Applications that will benefit from faster SAN speeds include backup/restore and disaster recovery, remote mirroring, online transaction processing, database applications, and audio/video. Backup/restore times, for example, could be cut by almost 50%, while increasing the number of tape drives that can be shared.

Higher-speed products—including host bus adapters (HBAs), switches, array controllers, and routers/gateways—run at 2Gbps when all components in a particular network segment are 2Gbps devices, or they can run at 1Gbps if the environment includes 1Gbps devices. Most 2Gbps products auto-negotiate the speed, making it possible to gradually transition to 2Gbps by initially focusing only on critical applications and/or network domains.

Moving to faster speeds does not require a "forklift upgrade." Applications that run efficiently at 1Gbps can be kept on 1Gbps links, while moving applications with run-time windows that continue to grow to a segment of the storage network built with 2Gbps products.

The case against upgrading

Despite the benefits of 2Gbps networks, you have to address two issues: justifying the cost (ROI) and taking advantage of the additional bandwidth (filling the pipe).

The question of ROI can be answered by analyzing your current network performance. If your network is performing well and you do not anticipate moving large amounts of media-rich content, then the upgrade costs are probably not justified.

Next is the question of whether you can actually fill a 2Gbps pipe. Consider that a single HBA in a 64-bit, 33MHz PCI slot can sustain a data rate of 240Mbps. A 1Gbps HBA runs at 200MBps in full-duplex mode, while a 2Gbps adapter can achieve a maximum 400MBps. At burst rate speed, the server bus becomes the bottleneck for the 2Gbps HBA. However, at 66MHz the throughput gets better, and the new PCI-X standard (133MHz) will enable an even better match between server bus and wire speed.

Finally, moving to 2Gbps introduces the prospect of doing an intrusive upgrade to a network that presumably has been stable, which presents potential risk.

Cost comparisons

Component costs vary, but on average, 2Gbps HBAs cost about 10% more than 1Gbps ones, and in some cases prices are equivalent.

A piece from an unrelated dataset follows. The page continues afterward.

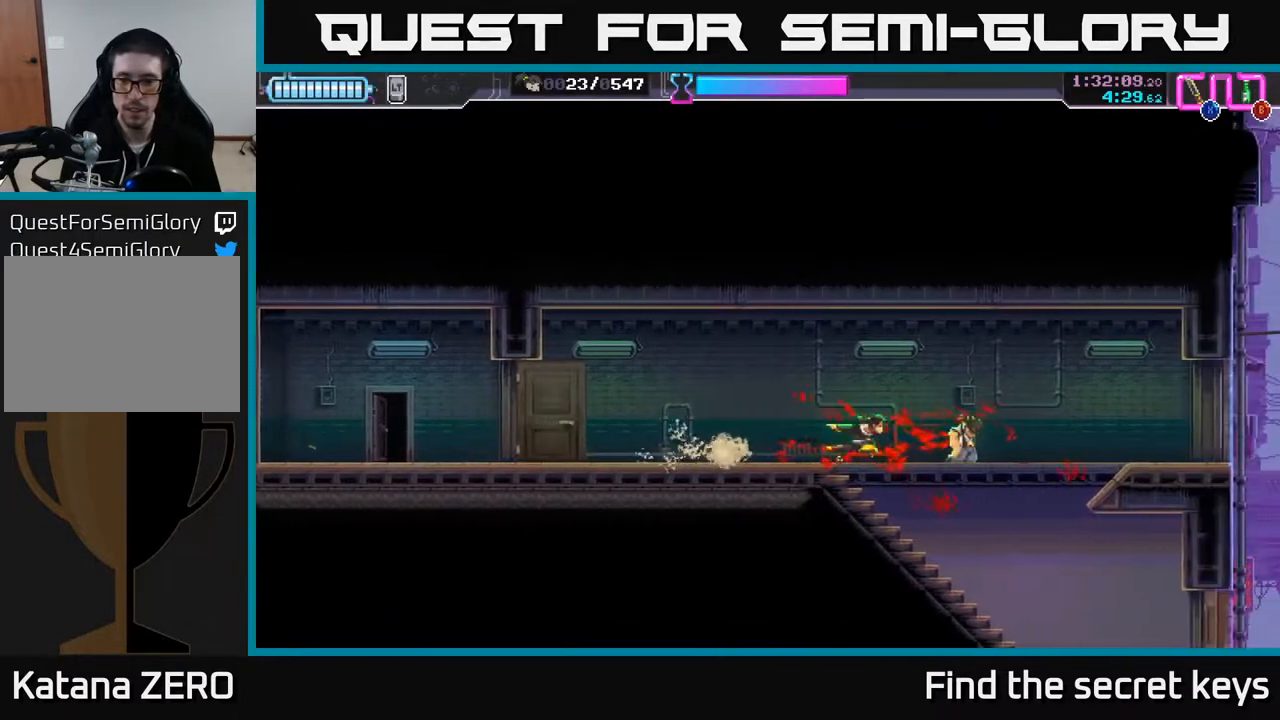
{"buttons": [], "left_stick": "right", "right_stick": "center", "events": []}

The cost of moving to 2Gbps becomes more significant in the case of Fibre Channel switches, with 2Gbps switches costing 20% to 25% more than 1Gbps switches.

In the case of disk arrays, the increased cost for 2Gbps equipment varies widely among vendors.


Small and mid-sized companies with limited IT budgets may want to start with (or stick with) a 1Gbps SAN to realize the cost advantages.

List prices on 1Gbps switches and routers have dropped about 50% since 2Gbps devices were introduced. In addition, the biggest bottleneck in networks is likely to be servers, not switches or network interconnects.

For large companies that depend on constantly updated databases and other high-performance applications, the time has come to switch to 2Gbps because the price premiums can easily be justified by the increased performance. The increased bandwidth will also position you well as other network components offer higher throughput.

If your upgrade is planned properly, there is no need to "throw the baby out with the bath water." Since 2Gbps products will work with 1Gbps products, you can deploy both on the same storage network. For example, move slower switches out to the edge of the SAN, and build the core SAN with 2Gbps directors/switches. Then re-deploy your 1Gbps HBAs to segments of the network that don't require increased bandwidth while adding 2Gbps adapters for applications such as backups.

Paul Manson is a product manager at TidalWire (www.tidalwire.com) in Westborough, MA.